Kafka Connect BigQuery Connector
This is an implementation of a sink connector from Apache Kafka to Google BigQuery, built on top of Apache Kafka Connect.
Download
The current release is v2.8.0
We provide the following convenience packages
See the release notes for information on all releases.
The Kafka Connect BigQuery Connector is dependent upon or uses the following:
History
This connector was originally developed by WePay. In late 2020 the project moved to Confluent, with both companies taking on maintenance duties.
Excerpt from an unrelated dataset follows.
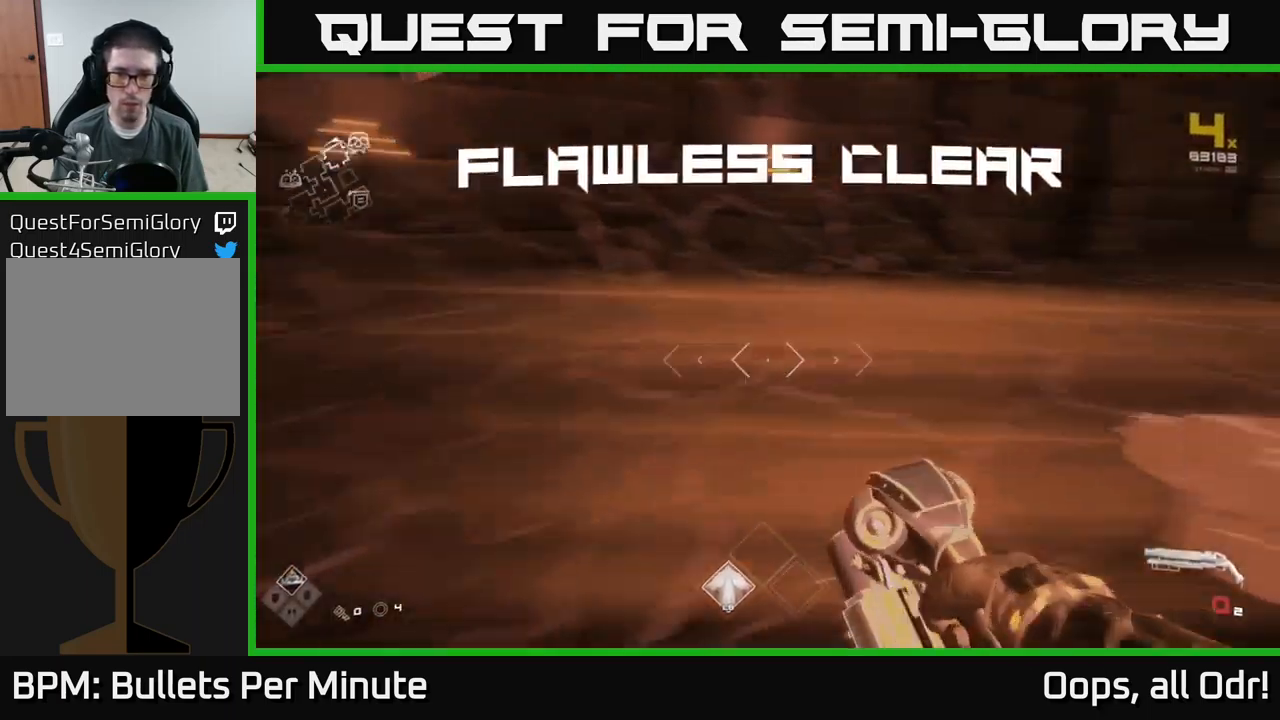
{"buttons": ["L1"], "left_stick": "up", "right_stick": "center", "events": [[34, "R1", "down"], [134, "left_stick", "up-right"], [167, "R1", "up"], [301, "right_stick", "center"], [334, "L1", "down"], [334, "left_stick", "up"]]}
In 2024, Aiven created its own fork based off the Confluent project in order to continue maintaining an open source, Apache 2-licensed version of the connector.
Configuration
Sample
An example connector configuration, that reads records from Kafka with JSON-encoded values and writes their values to BigQuery:
{
"connector.class": "com.wepay.kafka.connect.bigquery.BigQuerySinkConnector",
"topics": "users, clicks, payments",
"tasks.max": "3",
"value.converter": "org.apache.kafka.connect.json.JsonConverter",
"project": "kafka-ingest-testing",
"defaultDataset": "kcbq-example",
"keyfile": "/tmp/bigquery-credentials.json"
}
Configuration options documentation
See the Configuration options for a list of the connector's configuration properties.
Building from source
This project uses the Maven build tool.
To compile the project without running the integration tests execute mvn package -DskipITs
.
To build the documentation execute the following steps:
mvn install -DskipITs
mvn -f tools
mvn -f docs
Once the documentation is built it can be run by executing mvn -f docs site:run
.
Integration test setup
Integration tests require a live BigQuery and Kafka installation. Configuring those components is beyond the scope of this document.
Once you have the test environment ready, integration specific environment variables must be set.
Local configuration
- GOOGLE_APPLICATION_CREDENTIALS - the path to a json file that was download when the GCP account key was created.
- KCBQ_TEST_BUCKET - the name of the bucket to use for testing,
- KCBQ_TEST_DATASET - the name of the dataset to use for testing,
- KCBQ_TEST_KEYFILE - same as the GOOGLE_APPLICATION_CREDENTIALS
- KCBQ_TEST_PROJECT - the name of the project to use.
GitHub configuration
To run the integration tests from a GitHub action the following variables must be set
- GCP_CREDENTIALS - the contents of a json file that was download when the GCP account key was created.
- KCBQ_TEST_BUCKET - the bucket to use for the tests
- KCBQ_TEST_DATASET - the data set to use for the tests.
- KCBQ_TEST_PROJECT - the project to use for the tests.